PROBLEM DETAILS:
Which lines of the data below hold "from"? Copy each of them.

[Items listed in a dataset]
■ ■ ■
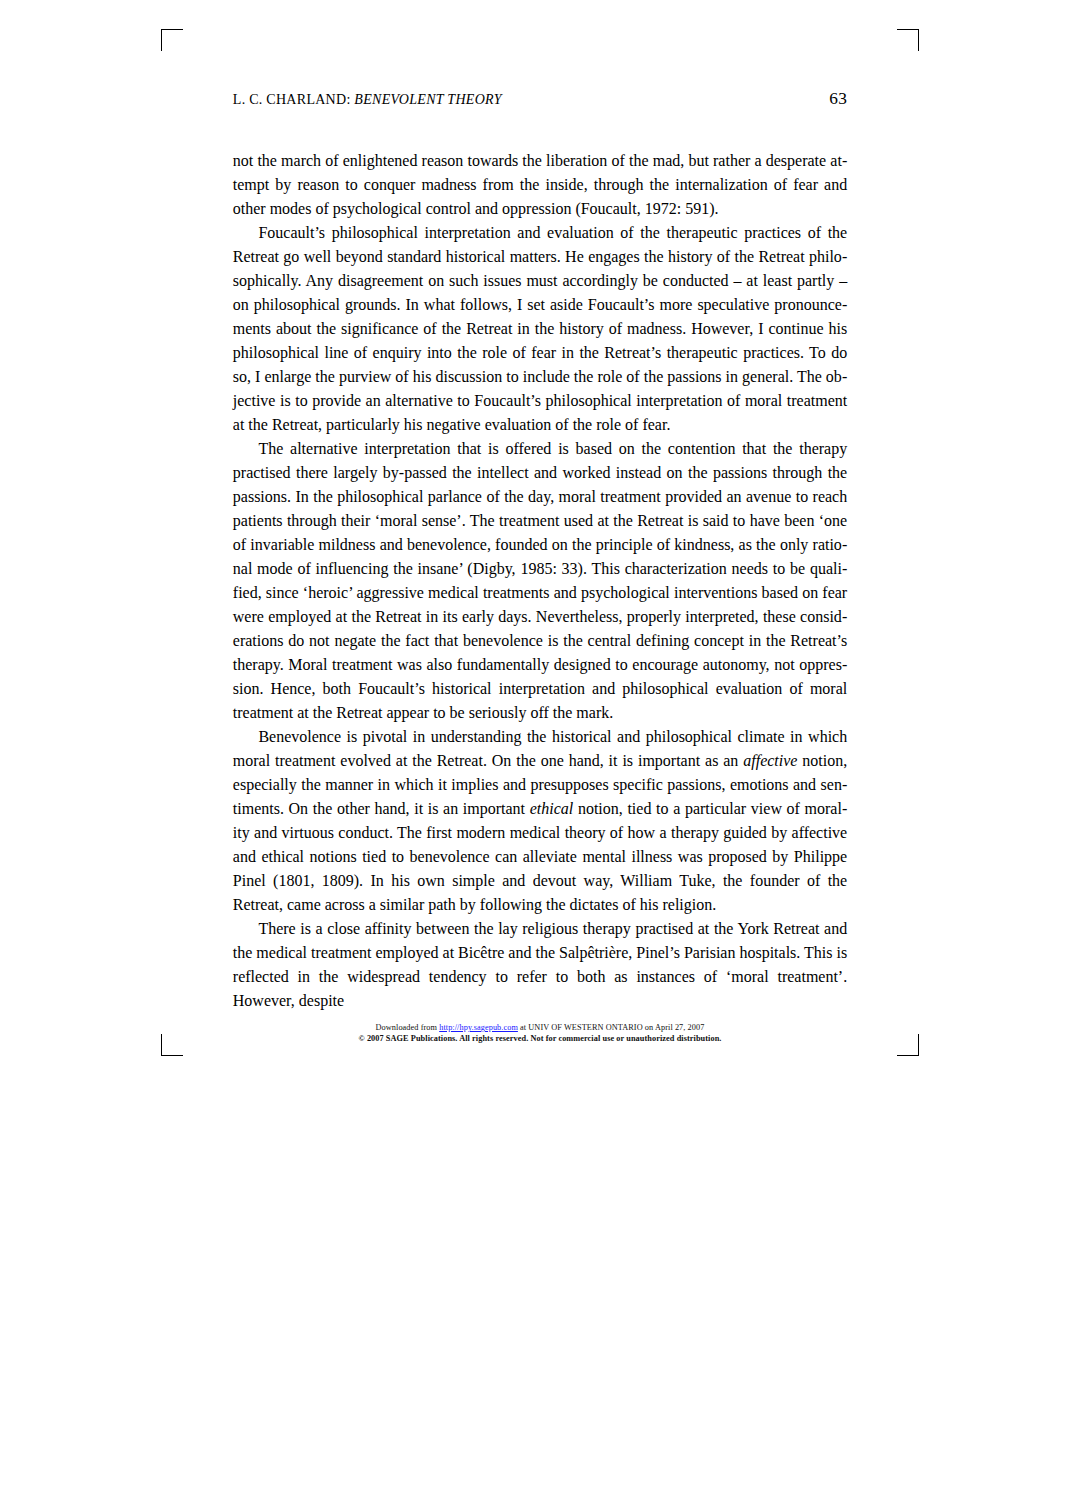L. C. CHARLAND: BENEVOLENT THEORY 63
not the march of enlightened reason towards the liberation of the mad, but rather a desperate attempt by reason to conquer madness from the inside, through the internalization of fear and other modes of psychological control and oppression (Foucault, 1972: 591).
Foucault’s philosophical interpretation and evaluation of the therapeutic practices of the Retreat go well beyond standard historical matters. He engages the history of the Retreat philosophically. Any disagreement on such issues must accordingly be conducted – at least partly – on philosophical grounds. In what follows, I set aside Foucault’s more speculative pronouncements about the significance of the Retreat in the history of madness. However, I continue his philosophical line of enquiry into the role of fear in the Retreat’s therapeutic practices. To do so, I enlarge the purview of his discussion to include the role of the passions in general. The objective is to provide an alternative to Foucault’s philosophical interpretation of moral treatment at the Retreat, particularly his negative evaluation of the role of fear.
The alternative interpretation that is offered is based on the contention that the therapy practised there largely by-passed the intellect and worked instead on the passions through the passions. In the philosophical parlance of the day, moral treatment provided an avenue to reach patients through their ‘moral sense’. The treatment used at the Retreat is said to have been ‘one of invariable mildness and benevolence, founded on the principle of kindness, as the only rational mode of influencing the insane’ (Digby, 1985: 33). This characterization needs to be qualified, since ‘heroic’ aggressive medical treatments and psychological interventions based on fear were employed at the Retreat in its early days. Nevertheless, properly interpreted, these considerations do not negate the fact that benevolence is the central defining concept in the Retreat’s therapy. Moral treatment was also fundamentally designed to encourage autonomy, not oppression. Hence, both Foucault’s historical interpretation and philosophical evaluation of moral treatment at the Retreat appear to be seriously off the mark.
Benevolence is pivotal in understanding the historical and philosophical climate in which moral treatment evolved at the Retreat. On the one hand, it is important as an affective notion, especially the manner in which it implies and presupposes specific passions, emotions and sentiments. On the other hand, it is an important ethical notion, tied to a particular view of morality and virtuous conduct. The first modern medical theory of how a therapy guided by affective and ethical notions tied to benevolence can alleviate mental illness was proposed by Philippe Pinel (1801, 1809). In his own simple and devout way, William Tuke, the founder of the Retreat, came across a similar path by following the dictates of his religion.
There is a close affinity between the lay religious therapy practised at the York Retreat and the medical treatment employed at Bicêtre and the Salpêtrière, Pinel’s Parisian hospitals. This is reflected in the widespread tendency to refer to both as instances of ‘moral treatment’. However, despite
Downloaded from http://hpy.sagepub.com at UNIV OF WESTERN ONTARIO on April 27, 2007
© 2007 SAGE Publications. All rights reserved. Not for commercial use or unauthorized distribution.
■ ■ ■
RESPONSE:
not the march of enlightened reason towards the liberation of the mad, but rather a desperate attempt by reason to conquer madness from the inside, through the internalization of fear and other modes of psychological control and oppression (Foucault, 1972: 591).
Downloaded from http://hpy.sagepub.com at UNIV OF WESTERN ONTARIO on April 27, 2007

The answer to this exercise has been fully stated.